## The problem
Copy out all the lines below, substituting "vernacular name" for "common name" and changing nothing else. Leave the pictures out.

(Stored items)

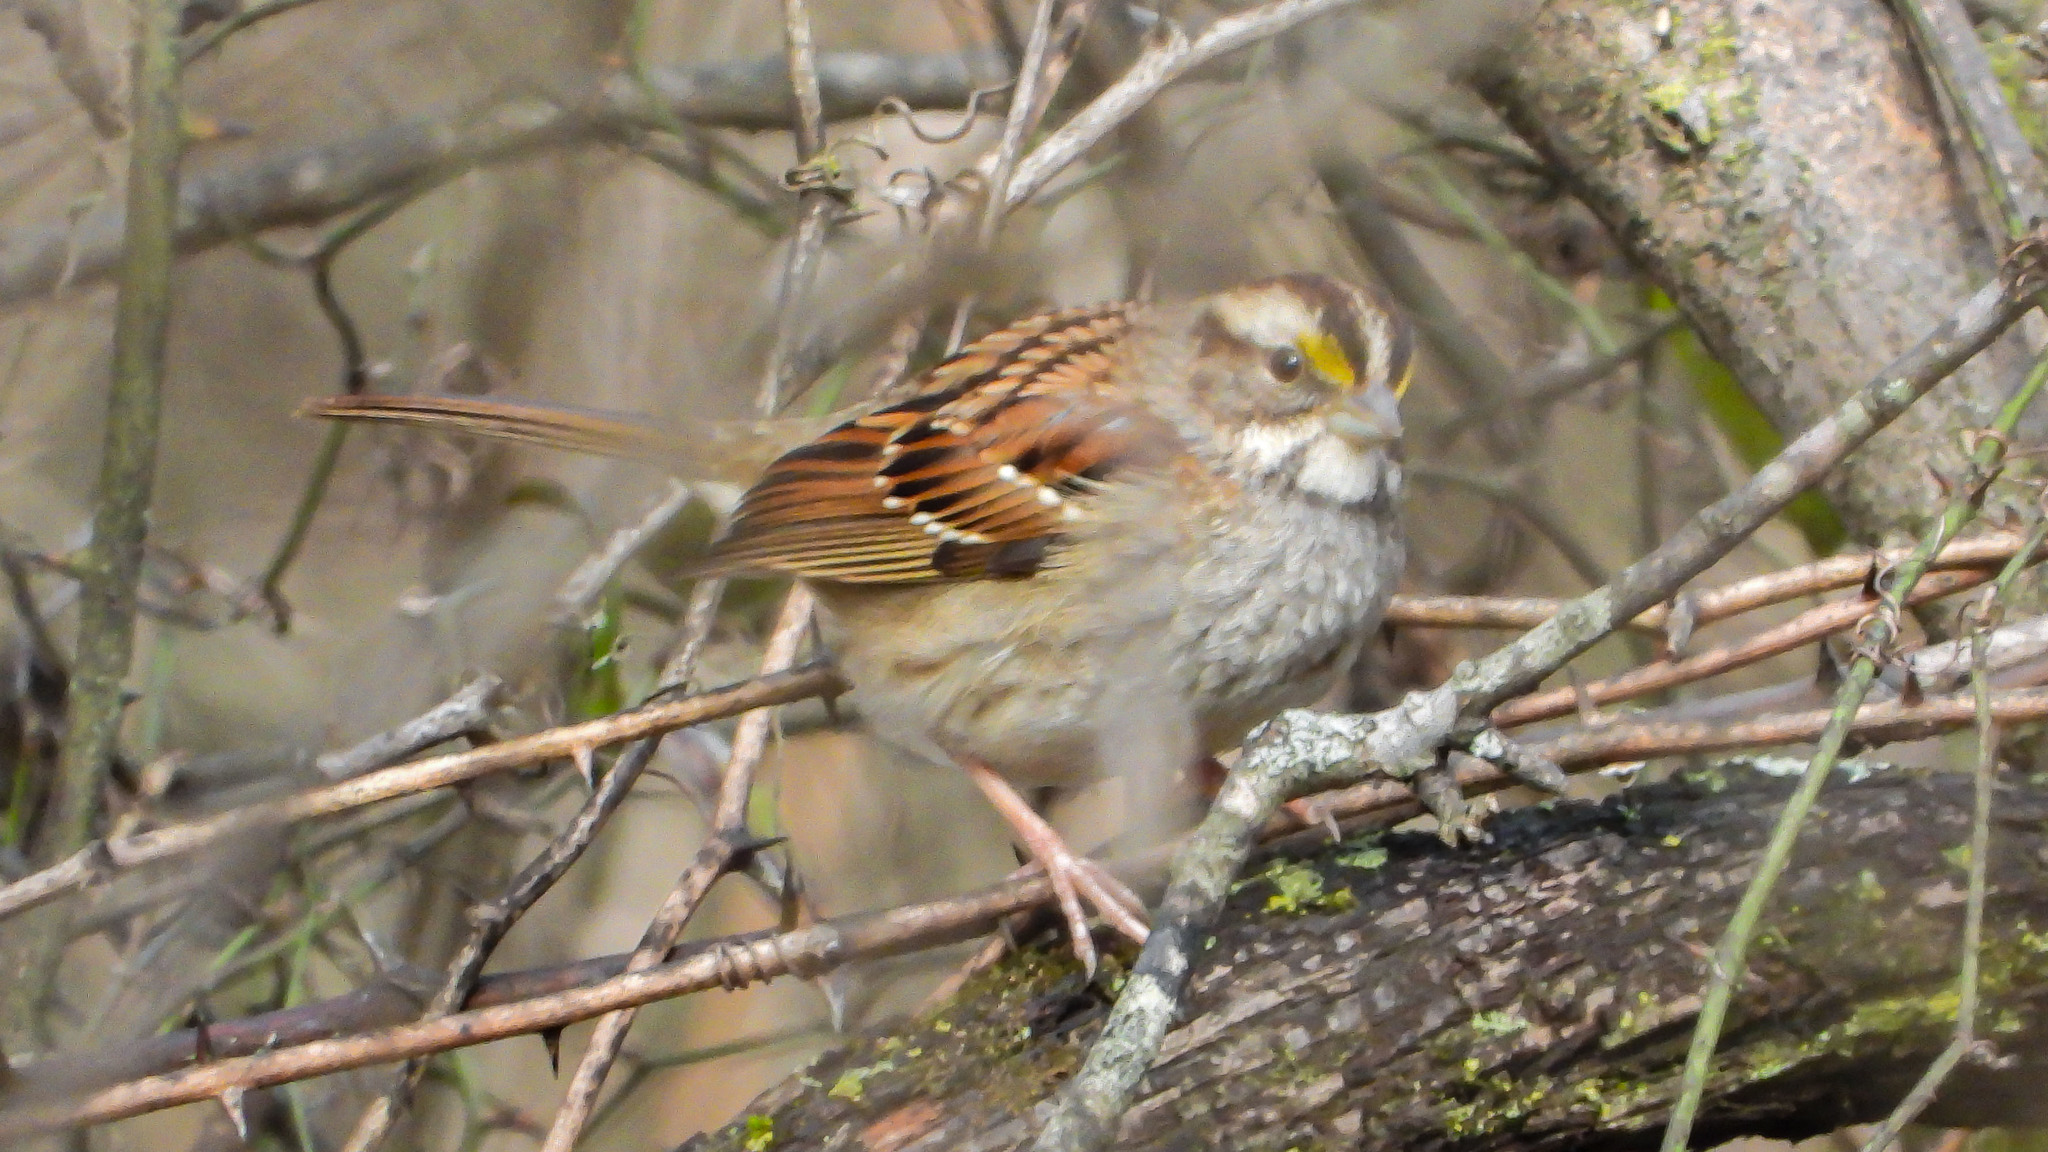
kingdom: Animalia
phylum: Chordata
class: Aves
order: Passeriformes
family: Passerellidae
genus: Zonotrichia
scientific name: Zonotrichia albicollis
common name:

## Reply
kingdom: Animalia
phylum: Chordata
class: Aves
order: Passeriformes
family: Passerellidae
genus: Zonotrichia
scientific name: Zonotrichia albicollis
vernacular name:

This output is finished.